President Biden and the Democrats have a problem. For the second time in six years, a Democratic president has negotiated an international agreement that will never be presented to the U.S. Senate for consent and will never be voted on by any of America’s elected officials. They have negotiated an international agreement that will likely be overturned by the next Republican president, and emissions will continue to fall regardless. The problem for the Democrats is that their supposed climate leadership isn’t real.

Alex Diaz

The Democrats don’t want to solve the climate crisis. Their true goal is to destroy the fossil fuels industry and, by extension, destroy the communities supported by that industry. The Democrats pretend to care about the climate crisis, yet continually introduce unrealistic proposals that have less than a zero percent chance of being passed, shove climate boondoggles and unsound tax breaks into multi-trillion-dollar, omnibus bills that, if passed at all, would be done so on the smallest partisan margins in a generation.

That isn’t leadership. Going to international forums to make promises that hold no authority isn’t leadership. Blowing out the deficit on wishful policies and unsound theories isn’t leadership. Supporting a degrowth plan for the climate crisis isn’t leadership. Focusing on making the transition to a clean economy as painful as possible isn’t leadership.

I just spent the week at COP26 and the Global Conservative Climate Summit that transpired at the same time as COP 26, a United Nations climate change conference. At those events, I found true climate leadership. We heard from conservative and liberal politicians from around the world, as well as from innovators, engineers, economists, and scientists. Outside of COP26 was where real leadership and ideas could be found.

In conservative climate circles, the focus was not on rushing the transition to clean energy as Energy Secretary Jennifer Granholm seems dead-set on doing, but instead as an opportunity to refocus our economy toward serving individuals and communities, and decoupling from China. In conservative climate circles, we see the climate challenge as an opportunity to spearhead American and Western leadership in manufacturing, automobiles, energy policy, land conservation, and water management. In conservative climate circles, the market is an ally, not a foe.

At the same time across Glasgow, former President Obama, President Biden, and myriad other world leaders, one right after another, lectured the world about how we are failing to meet the current crisis with the veracity needed. In the world they described, we must regress to the Middle Ages, give up our technological advances, and pray that maybe, just maybe, the Chinese Communist Party would shut down a couple of their coal plants.

Needless to say, most of those supposed “leaders” arrived at COP26 in multi-vehicle armored motorcades after flying across the world in private jets. 

While one side is projecting optimism about our ability to meet our present challenge, the other side finds it fit to lecture us about how horrible we are. What makes all of this lecturing, hectoring, and hypocrisy even better is that one major industrial economy stands apart from the rest, not for its emissions increase, but rather its emissions decrease.
-------
In the climate leadership piece, which other event was held at the same time as COP26?
-------
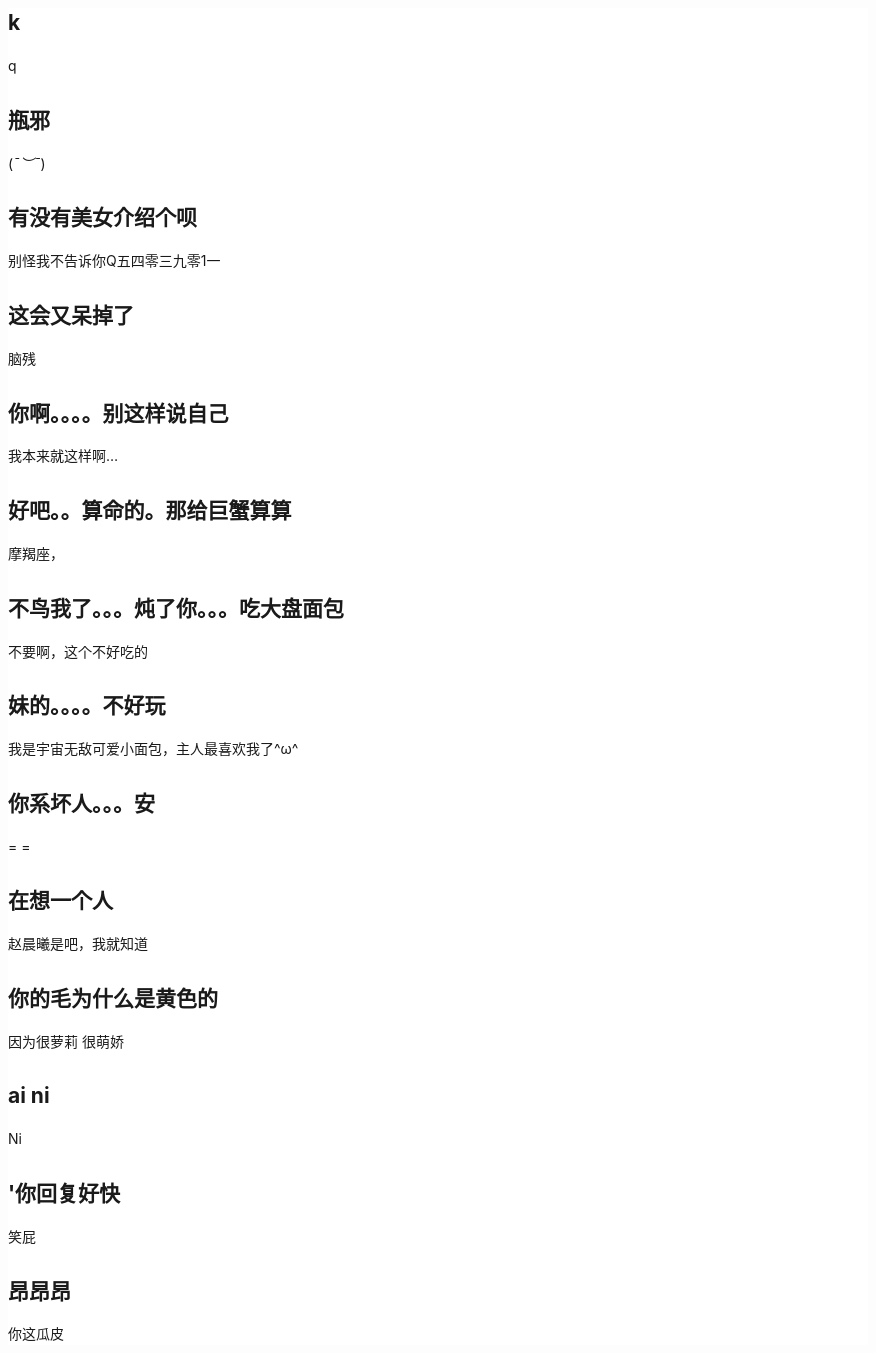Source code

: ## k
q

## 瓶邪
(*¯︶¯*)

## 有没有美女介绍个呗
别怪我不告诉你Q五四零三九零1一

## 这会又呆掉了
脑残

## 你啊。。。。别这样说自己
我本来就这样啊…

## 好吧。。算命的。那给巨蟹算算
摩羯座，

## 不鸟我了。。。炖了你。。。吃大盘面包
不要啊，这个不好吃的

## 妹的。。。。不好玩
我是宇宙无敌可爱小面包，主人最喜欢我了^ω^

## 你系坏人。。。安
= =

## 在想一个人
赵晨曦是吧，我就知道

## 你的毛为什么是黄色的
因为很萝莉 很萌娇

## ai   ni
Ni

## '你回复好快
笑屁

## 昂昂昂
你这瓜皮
-------
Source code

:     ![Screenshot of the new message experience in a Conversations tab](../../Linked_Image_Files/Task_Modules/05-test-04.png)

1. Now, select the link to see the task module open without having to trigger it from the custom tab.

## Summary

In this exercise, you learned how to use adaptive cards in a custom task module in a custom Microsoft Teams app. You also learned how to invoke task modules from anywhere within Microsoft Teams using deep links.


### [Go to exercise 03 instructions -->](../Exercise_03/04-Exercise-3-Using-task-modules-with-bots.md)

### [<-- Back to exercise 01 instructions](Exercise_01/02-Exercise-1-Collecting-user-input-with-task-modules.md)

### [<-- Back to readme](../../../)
-------
Answer for the task: The Global Conservative Climate Summit.